Monday, February 5, 2018

Threat, reassessed

With the A Lonely Hope story having come to a close, I'm thinking about where I want to go next in my Solo journey. I definitely enjoyed the heck out of playing Hanson, but there were some growing pains involved in it. The "Scarlet Rules," as a base line, worked out pretty well I thought. Though I did run into some issues with the Threat element of the mechanics.

Now, these rules are of course taken from Kevin Crawford's Scarlet Heroes, an excelled OSR style game. In those rules, Threat is, roughly, related to the character's level. Well, that may not be entirely accurate, but it's close enough for now--I recommend checking out the book on it's own, as it's really an excellent game in its own right. The point is, for my game, I altered how Threat was determined and utilized, to better reflect Vampire and how its mechanics are implemented.

My changes worked decently, but not wondrously, so I want to tweak them a bit. One of the challenges is that Vampire is not a strict level-based system. And so judging challenges and risks is far more of an art than a science, and is entirely subjective based on the character in question. A bad ass Brujah might dominate in a given fight, but fail miserably trying to convince someone to change sides in a struggle. A highly social Ventrue might have the exact opposite problem.

So, instead of assigning a fixed die pool or difficulty derived from Threat, I've decided to use it as subjective guide compared to the character in question. Threat values will still be determined by 1d10, divided in half.

Threat
NPC Compared to PC
Difficulty changes for fixed values
1
Significantly worse
-2 (Default 4)
2
Slightly worse
-1 (Default 5)
3
Roughly equal
0 (Default 6)
4
Slightly better
+1 (Default 7)
5
Significantly better
+2 (Default 8)

I think this setup is a bit more useful and accurate to the play style that I ended up using. It still allows for extreme danger, as there are times when "Threat +2" comes up as an option in the charts. This at least gives the PC a chance to succeed.

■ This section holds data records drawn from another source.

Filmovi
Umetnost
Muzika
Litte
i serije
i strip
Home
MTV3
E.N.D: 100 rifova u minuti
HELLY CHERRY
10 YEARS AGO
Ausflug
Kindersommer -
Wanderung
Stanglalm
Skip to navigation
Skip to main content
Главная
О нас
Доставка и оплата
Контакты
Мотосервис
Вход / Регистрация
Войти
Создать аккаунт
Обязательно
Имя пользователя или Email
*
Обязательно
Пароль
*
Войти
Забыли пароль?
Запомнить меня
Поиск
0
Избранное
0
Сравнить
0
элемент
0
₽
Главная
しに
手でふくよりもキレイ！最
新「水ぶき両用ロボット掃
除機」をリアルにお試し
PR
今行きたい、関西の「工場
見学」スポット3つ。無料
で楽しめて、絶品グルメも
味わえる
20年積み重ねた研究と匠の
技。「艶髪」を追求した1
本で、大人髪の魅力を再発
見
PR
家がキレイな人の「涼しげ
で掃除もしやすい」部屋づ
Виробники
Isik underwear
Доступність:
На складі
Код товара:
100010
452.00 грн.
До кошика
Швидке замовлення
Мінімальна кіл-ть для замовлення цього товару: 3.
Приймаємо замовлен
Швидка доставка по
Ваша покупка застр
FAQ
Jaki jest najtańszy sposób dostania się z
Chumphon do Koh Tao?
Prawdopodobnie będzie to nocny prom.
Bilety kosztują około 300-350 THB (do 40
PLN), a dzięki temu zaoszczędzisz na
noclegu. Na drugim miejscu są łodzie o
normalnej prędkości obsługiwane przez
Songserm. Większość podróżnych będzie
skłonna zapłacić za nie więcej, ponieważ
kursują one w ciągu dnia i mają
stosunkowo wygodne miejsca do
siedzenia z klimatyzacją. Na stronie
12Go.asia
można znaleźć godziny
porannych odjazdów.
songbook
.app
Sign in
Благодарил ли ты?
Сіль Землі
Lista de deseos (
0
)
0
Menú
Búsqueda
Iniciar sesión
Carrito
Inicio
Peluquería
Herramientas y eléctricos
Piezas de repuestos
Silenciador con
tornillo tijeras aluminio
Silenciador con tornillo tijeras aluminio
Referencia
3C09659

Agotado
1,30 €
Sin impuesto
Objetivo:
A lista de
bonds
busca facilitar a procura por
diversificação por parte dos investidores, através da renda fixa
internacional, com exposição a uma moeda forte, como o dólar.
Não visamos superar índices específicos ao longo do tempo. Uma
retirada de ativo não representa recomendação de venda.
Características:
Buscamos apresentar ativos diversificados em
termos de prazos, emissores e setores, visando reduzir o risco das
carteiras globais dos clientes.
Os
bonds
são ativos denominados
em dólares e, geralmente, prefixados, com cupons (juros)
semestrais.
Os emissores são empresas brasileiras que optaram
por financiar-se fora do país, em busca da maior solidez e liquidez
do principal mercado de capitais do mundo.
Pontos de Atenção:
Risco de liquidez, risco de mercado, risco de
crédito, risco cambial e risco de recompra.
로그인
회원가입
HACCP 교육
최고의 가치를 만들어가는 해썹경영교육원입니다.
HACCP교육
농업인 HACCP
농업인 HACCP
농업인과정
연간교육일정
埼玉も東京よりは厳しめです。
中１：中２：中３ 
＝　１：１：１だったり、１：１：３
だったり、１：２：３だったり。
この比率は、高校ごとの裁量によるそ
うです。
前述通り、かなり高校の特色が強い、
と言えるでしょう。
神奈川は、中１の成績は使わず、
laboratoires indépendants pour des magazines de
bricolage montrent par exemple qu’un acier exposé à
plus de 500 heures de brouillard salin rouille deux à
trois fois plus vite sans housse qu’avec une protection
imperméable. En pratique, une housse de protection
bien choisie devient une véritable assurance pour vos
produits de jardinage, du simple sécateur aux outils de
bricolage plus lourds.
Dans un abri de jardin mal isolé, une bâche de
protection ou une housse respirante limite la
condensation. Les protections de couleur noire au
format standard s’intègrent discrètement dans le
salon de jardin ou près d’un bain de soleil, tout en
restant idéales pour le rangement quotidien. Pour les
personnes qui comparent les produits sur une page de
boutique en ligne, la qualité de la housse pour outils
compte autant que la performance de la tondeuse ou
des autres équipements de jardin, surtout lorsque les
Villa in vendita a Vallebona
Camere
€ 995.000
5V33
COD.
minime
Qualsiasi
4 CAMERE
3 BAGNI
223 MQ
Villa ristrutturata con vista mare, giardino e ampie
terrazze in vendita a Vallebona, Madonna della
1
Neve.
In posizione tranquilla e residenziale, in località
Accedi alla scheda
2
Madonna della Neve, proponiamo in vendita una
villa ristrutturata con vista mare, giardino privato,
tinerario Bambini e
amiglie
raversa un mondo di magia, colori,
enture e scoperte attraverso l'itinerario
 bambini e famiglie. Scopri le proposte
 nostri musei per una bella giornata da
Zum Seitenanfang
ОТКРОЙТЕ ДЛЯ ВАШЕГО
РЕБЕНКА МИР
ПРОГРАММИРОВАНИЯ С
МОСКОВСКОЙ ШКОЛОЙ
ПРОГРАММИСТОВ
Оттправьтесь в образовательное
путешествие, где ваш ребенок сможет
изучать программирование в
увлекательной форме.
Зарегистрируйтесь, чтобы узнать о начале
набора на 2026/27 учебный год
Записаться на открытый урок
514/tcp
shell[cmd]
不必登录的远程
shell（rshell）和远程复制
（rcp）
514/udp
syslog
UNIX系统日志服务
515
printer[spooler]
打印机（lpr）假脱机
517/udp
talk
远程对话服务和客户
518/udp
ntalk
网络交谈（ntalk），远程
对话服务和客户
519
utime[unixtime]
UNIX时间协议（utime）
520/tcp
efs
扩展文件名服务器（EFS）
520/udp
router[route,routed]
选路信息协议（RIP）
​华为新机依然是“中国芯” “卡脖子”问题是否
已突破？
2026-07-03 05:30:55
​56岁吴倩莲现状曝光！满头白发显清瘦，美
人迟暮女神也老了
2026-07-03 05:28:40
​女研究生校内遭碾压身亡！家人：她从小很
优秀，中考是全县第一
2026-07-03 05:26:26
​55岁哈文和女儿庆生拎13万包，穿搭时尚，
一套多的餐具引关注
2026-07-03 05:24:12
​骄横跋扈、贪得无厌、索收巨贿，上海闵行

I originally thought of using "2" as the baseline for the levels, with 5 being extremely better than the PC, making for some really intense challenges. But, the +2's still have their place in such cases. Also, in theory this should give each Story it's own flavor--in Story A the Physical Threat is minor, but the Social one is rough, while in Story B it's the Mental Threat that's the real challenge. It's possible that there will be times when the Threat is low across the board, but not every story needs to bring the PC to the point of death, and a less lethal story can still challenge the character morally and personally. Also, in such cases, the minimal experience gained should help balance them against the more extreme stories.

Or, maybe I'll throw the whole thing out and start from scratch. We'll see.